The “Let’s just try it” approach: Sometimes, the idea of a permanent change is too overwhelming. So, frame it as a trial run. Say something like, “I found this great seniors’ group that has a painting class. I know how much you love to paint. Why don’t we just try it for a week and see what you think?” This makes it feel less like a life sentence and more like a fun new activity.
The “I need your help” approach: This one is a little sneaky, but it can be very effective. If your loved one has a skill or a passion, use it to your advantage. For example, if your Mom is a retired accountant, you could say, “Mom, I’m having so much trouble with my taxes this year. I was wondering if you could come with me to this seniors’ centre that has a tax help program. I could really use your expertise.” This gives them a sense of purpose and makes them feel needed.
The Seniors’ Centre Conundrum: How to Make It Sound Like a Country Club
Here’s a piece of practical advice: the moment you start seeing those little red flags is the perfect time to start researching programs for seniors in your area. Keeping your loved one engaged and socialized is a powerful tool.

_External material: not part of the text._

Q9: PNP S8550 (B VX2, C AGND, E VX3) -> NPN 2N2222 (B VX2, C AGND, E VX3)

Be prepared, it may take a long time to finally convince them to go, but sometimes there can be a significant waitlist for the best programs. The earlier you begin seeking out centres, getting on those lists, and in some cases, seeking funding if it’s required, the better prepared you’ll be when the time is right.

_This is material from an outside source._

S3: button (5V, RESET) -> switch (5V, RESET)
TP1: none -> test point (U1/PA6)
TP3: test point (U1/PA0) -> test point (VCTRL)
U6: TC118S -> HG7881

Now, about the name. Seniors’ centre. It’s enough to make some cringe. It sounds like a place where you drop off your loved one, and they sit around all day staring at the walls. But the reality is that modern seniors’ centres are more like community clubs. They have activities, social events, and a chance for your loved one to connect with their peers. But how do you convince them of that?
Focus on the fun: Don’t call it a “seniors’ centre.” Call it “the club,” “the centre,” or “your new social group.” Talk about the fun activities they have, like art classes, music therapy, or guest speakers.

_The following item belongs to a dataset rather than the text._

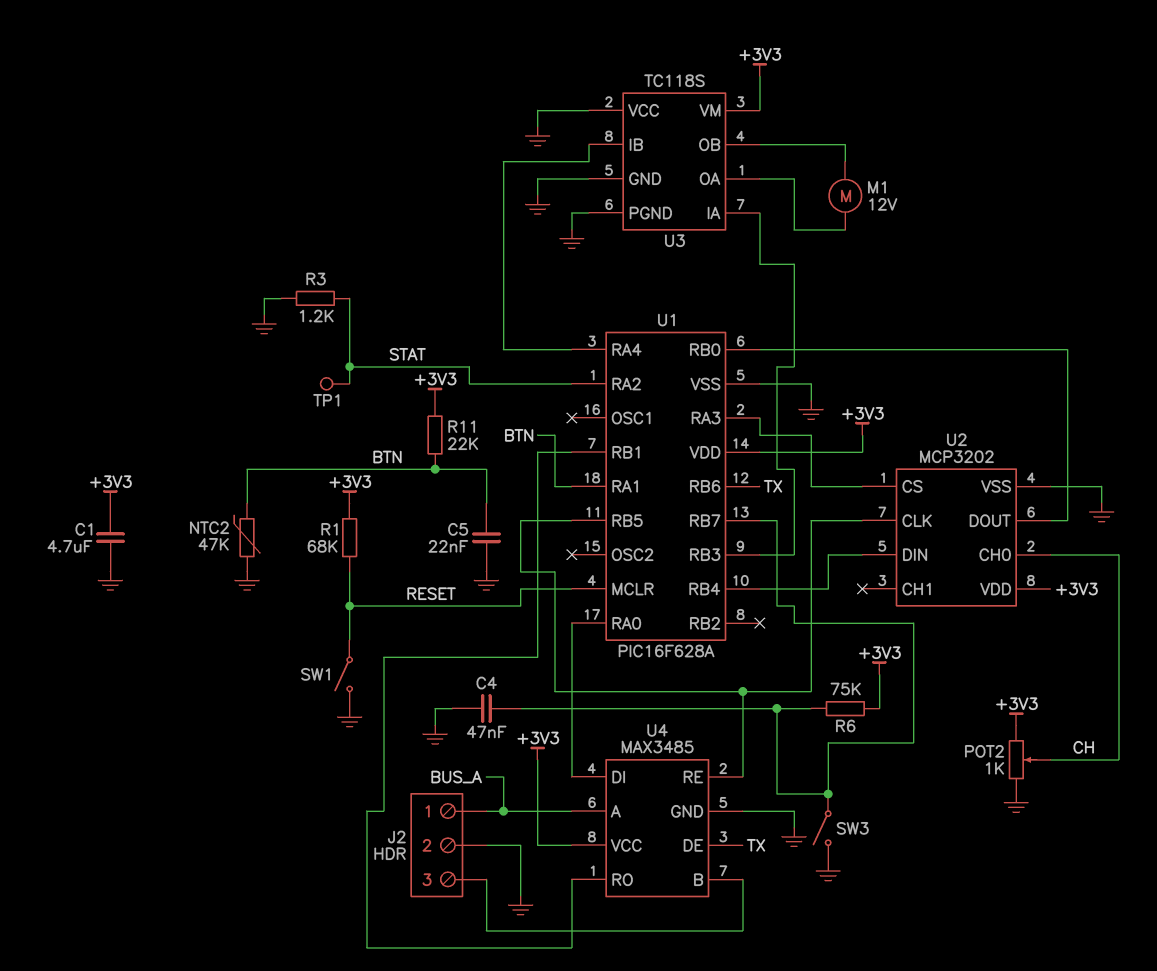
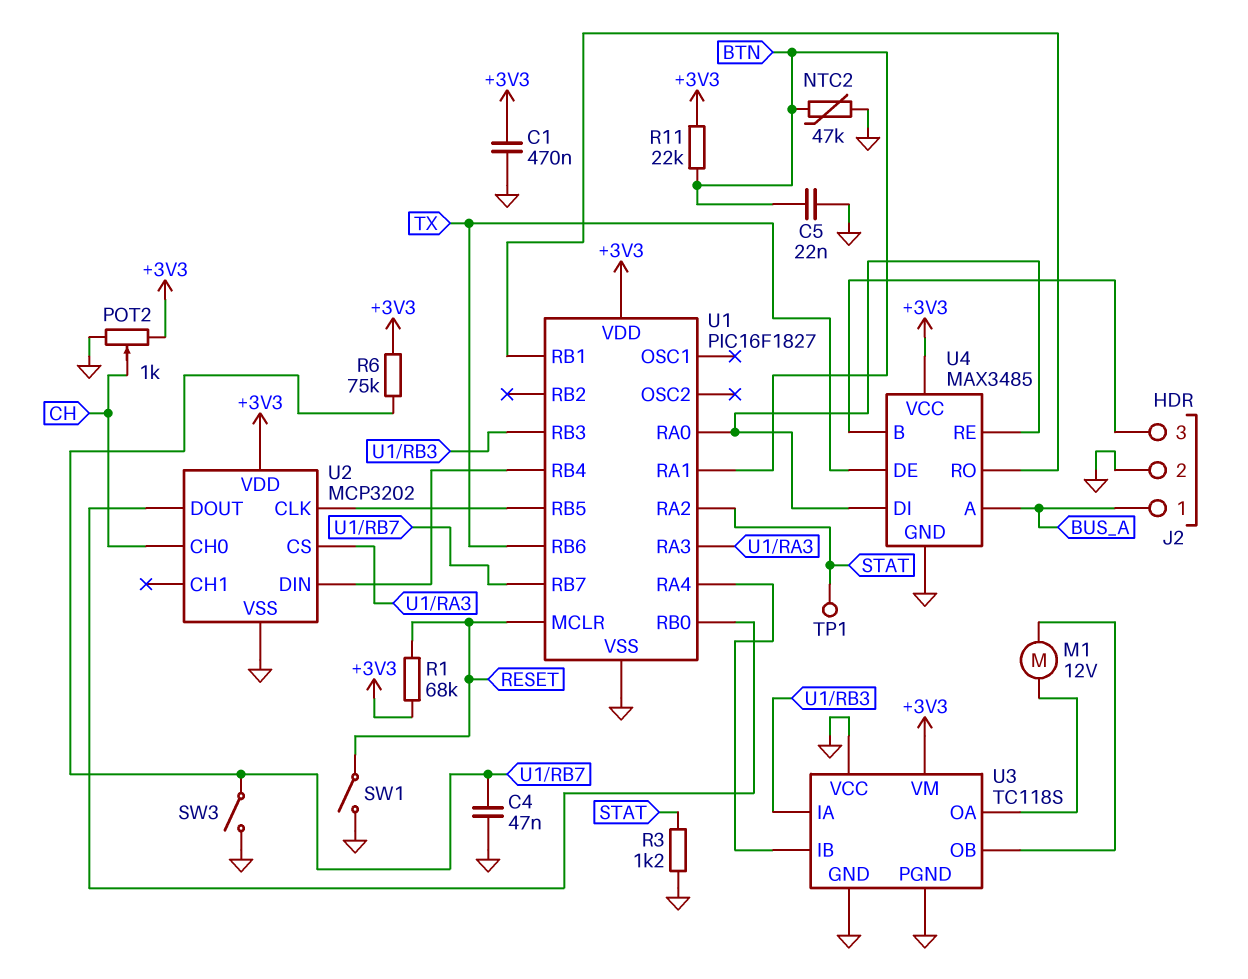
C1: 4.7uF (+3V3, GND) -> 470nF (+3V3, GND)
U1: PIC16F628A -> PIC16F1827
U4 pin RE: U1/RB5 -> U1/RA0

Do a drive-by: If you can, drive by the centre when there are a lot of people outside. Point out how happy everyone looks. Say something like, “Wow, that place looks like it’s a lot of fun. Look at all those people laughing and talking.”
Go with them the first few times: The first day of school is scary for everyone, no matter how old you are. Offer to go with your loved one the first few times. Stay for a while, participate in the activities with them, and introduce them to the staff and other participants. This will help them feel more comfortable and less like they’re being abandoned.
The “Just Show Up” Method (with an ethical compass): Sometimes, after you’ve talked about it and they’ve shown a sliver of interest, the best thing to do is to just show up. Say, “Hey Mom, let’s go for a drive,” and head to the centre. But here’s the crucial part: you must be present with them. Don’t just drop them off and run. Stay for the first little while, have a cup of tea with them, and ease them into the environment. This isn’t about tricking them; it’s about providing a supportive and gentle introduction to something that could genuinely improve their quality of life. Your presence is the safety net that allows them to take that brave first step
A Final Note: You’ve Got This
Being a caregiver is a marathon, not a sprint. There will be good days and bad days. There will be days when you feel like you’re failing, and days when you feel like you’re a superhero. But through it all, remember to be kind to yourself. You’re doing the best you can in a difficult situation.
And when you’re having one of those really tough days, when your loved one has accused you of stealing their dentures, and you’ve just discovered that they’ve been watering the plants with orange juice, take a deep breath and remember that you’re not alone. There’s a whole community of caregivers out there who get it. We’re your tribe. And we’re here for you, with a virtual hug, a knowing nod, and a shared sense of humour that will get us through even the darkest of days.